Rewrite the lines starting at "Sajókeresztúr Önkormányzata képviseletében" and ending at "Frühjahrstreff" as a JSON list of strings, one string per line, with blank lines omitted. Include only those lines and leave the pictures out.

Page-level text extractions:
Content starts
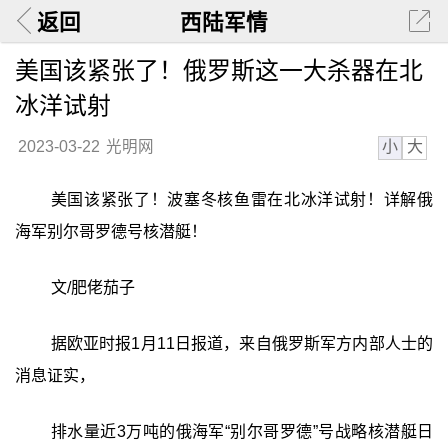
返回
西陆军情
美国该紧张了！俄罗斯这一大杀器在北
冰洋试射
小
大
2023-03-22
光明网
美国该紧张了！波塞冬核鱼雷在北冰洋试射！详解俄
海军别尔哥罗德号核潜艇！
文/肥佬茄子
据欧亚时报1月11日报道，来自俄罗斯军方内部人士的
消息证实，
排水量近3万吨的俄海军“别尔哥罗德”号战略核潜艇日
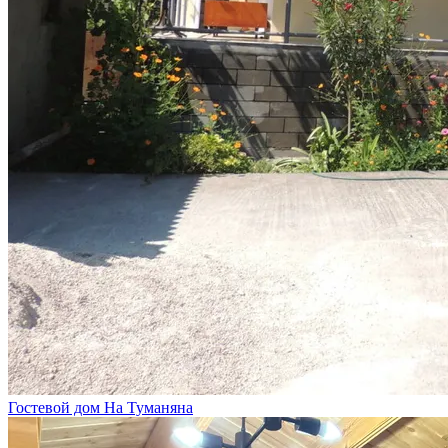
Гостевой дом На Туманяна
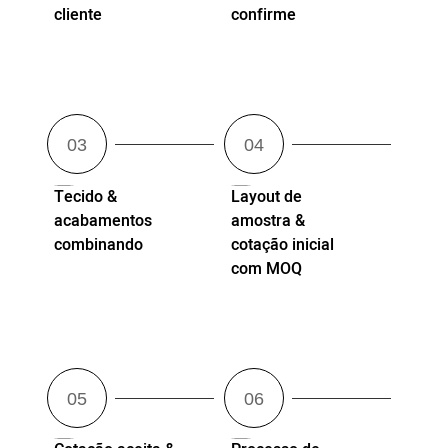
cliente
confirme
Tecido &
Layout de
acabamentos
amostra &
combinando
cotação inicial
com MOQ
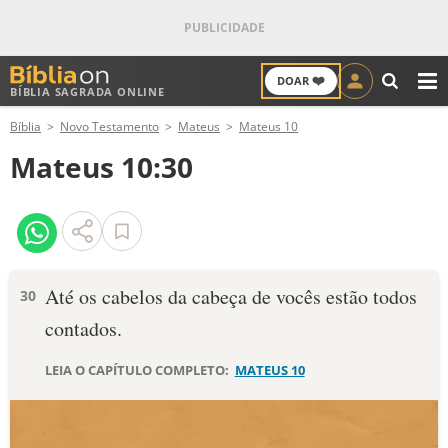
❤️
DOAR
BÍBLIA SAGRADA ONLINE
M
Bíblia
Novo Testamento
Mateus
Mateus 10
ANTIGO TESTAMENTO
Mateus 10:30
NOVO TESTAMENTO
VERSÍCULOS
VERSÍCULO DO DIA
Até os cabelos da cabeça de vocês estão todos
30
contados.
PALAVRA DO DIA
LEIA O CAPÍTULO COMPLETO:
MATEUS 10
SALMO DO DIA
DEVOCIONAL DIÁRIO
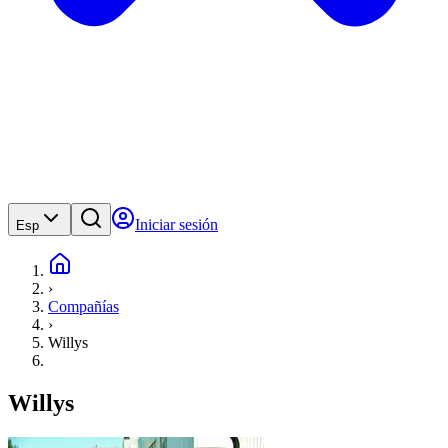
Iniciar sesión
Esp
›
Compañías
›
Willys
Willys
Content ends
Content starts
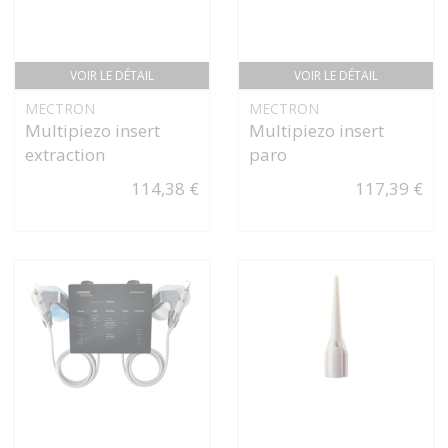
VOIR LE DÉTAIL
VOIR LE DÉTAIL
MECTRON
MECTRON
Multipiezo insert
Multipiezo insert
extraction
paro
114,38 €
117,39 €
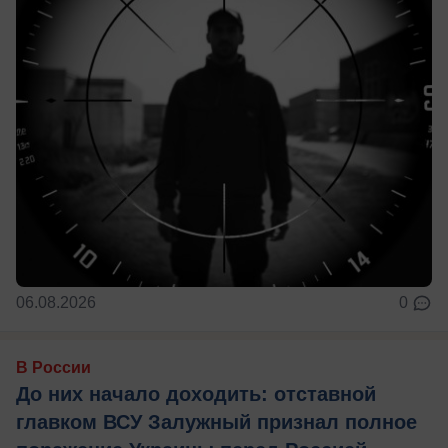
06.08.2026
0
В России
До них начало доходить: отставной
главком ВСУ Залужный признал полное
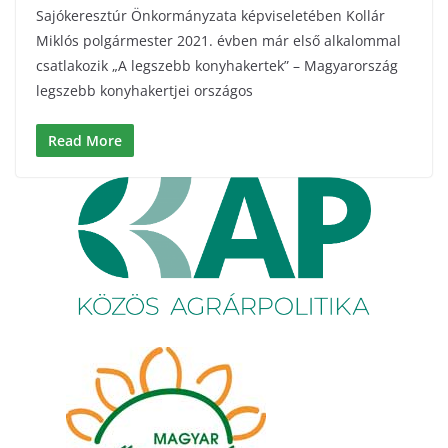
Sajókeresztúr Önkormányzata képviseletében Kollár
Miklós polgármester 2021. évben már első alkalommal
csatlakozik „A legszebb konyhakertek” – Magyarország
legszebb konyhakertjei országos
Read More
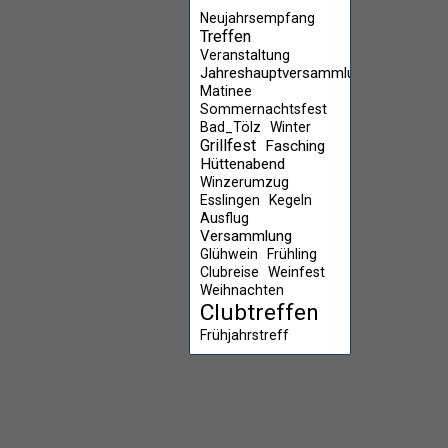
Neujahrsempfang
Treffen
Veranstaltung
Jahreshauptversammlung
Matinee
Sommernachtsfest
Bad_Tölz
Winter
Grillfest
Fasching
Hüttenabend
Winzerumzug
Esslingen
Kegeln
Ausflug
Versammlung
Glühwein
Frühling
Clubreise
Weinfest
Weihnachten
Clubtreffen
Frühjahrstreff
Content ends
Content starts
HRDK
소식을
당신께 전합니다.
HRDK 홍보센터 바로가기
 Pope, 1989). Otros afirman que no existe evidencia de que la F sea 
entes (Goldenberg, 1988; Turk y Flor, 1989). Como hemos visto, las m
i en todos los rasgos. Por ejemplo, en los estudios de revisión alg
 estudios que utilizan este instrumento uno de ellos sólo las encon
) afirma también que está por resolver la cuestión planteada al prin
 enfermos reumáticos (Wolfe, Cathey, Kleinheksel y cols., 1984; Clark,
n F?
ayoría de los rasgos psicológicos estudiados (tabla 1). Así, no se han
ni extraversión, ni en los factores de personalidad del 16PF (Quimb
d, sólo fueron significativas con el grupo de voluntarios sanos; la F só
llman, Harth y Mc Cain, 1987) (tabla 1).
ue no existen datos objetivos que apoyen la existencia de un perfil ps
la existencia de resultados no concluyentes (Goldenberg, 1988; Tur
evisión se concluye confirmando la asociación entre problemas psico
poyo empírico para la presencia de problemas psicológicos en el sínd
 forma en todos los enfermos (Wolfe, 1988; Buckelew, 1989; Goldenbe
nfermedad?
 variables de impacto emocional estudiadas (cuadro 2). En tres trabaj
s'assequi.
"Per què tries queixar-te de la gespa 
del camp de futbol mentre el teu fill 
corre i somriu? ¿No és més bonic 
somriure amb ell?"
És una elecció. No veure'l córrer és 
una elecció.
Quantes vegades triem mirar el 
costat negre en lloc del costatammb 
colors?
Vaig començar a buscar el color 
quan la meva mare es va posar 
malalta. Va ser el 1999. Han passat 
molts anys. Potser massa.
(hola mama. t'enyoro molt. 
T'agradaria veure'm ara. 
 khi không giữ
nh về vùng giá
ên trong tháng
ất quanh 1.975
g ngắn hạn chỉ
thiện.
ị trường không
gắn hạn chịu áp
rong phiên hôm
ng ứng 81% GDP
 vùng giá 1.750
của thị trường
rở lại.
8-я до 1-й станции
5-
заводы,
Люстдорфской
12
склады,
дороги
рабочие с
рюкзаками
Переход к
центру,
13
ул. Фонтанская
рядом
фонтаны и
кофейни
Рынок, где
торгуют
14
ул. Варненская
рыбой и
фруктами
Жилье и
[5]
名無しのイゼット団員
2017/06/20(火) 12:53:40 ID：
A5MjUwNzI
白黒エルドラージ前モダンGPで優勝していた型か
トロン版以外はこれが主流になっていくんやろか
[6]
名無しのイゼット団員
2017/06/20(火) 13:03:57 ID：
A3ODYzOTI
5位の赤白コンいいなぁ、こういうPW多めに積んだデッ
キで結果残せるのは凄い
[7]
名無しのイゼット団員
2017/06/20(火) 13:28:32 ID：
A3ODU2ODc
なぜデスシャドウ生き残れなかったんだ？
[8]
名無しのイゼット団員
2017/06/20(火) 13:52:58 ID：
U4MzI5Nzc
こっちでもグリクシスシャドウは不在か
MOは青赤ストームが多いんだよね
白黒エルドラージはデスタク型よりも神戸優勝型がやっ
Content ends
Your response -
[
  "Sajókeresztúr Önkormányzata képviseletében Kollár",
  "Miklós polgármester 2021. évben már első alkalommal",
  "csatlakozik „A legszebb konyhakertek” – Magyarország",
  "legszebb konyhakertjei országos",
  "Read More",
  "Neujahrsempfang",
  "Treffen",
  "Veranstaltung",
  "Jahreshauptversammlung",
  "Matinee",
  "Sommernachtsfest",
  "Bad_Tölz",
  "Winter",
  "Grillfest",
  "Fasching",
  "Hüttenabend",
  "Winzerumzug",
  "Esslingen",
  "Kegeln",
  "Ausflug",
  "Versammlung",
  "Glühwein",
  "Frühling",
  "Clubreise",
  "Weinfest",
  "Weihnachten",
  "Clubtreffen",
  "Frühjahrstreff"
]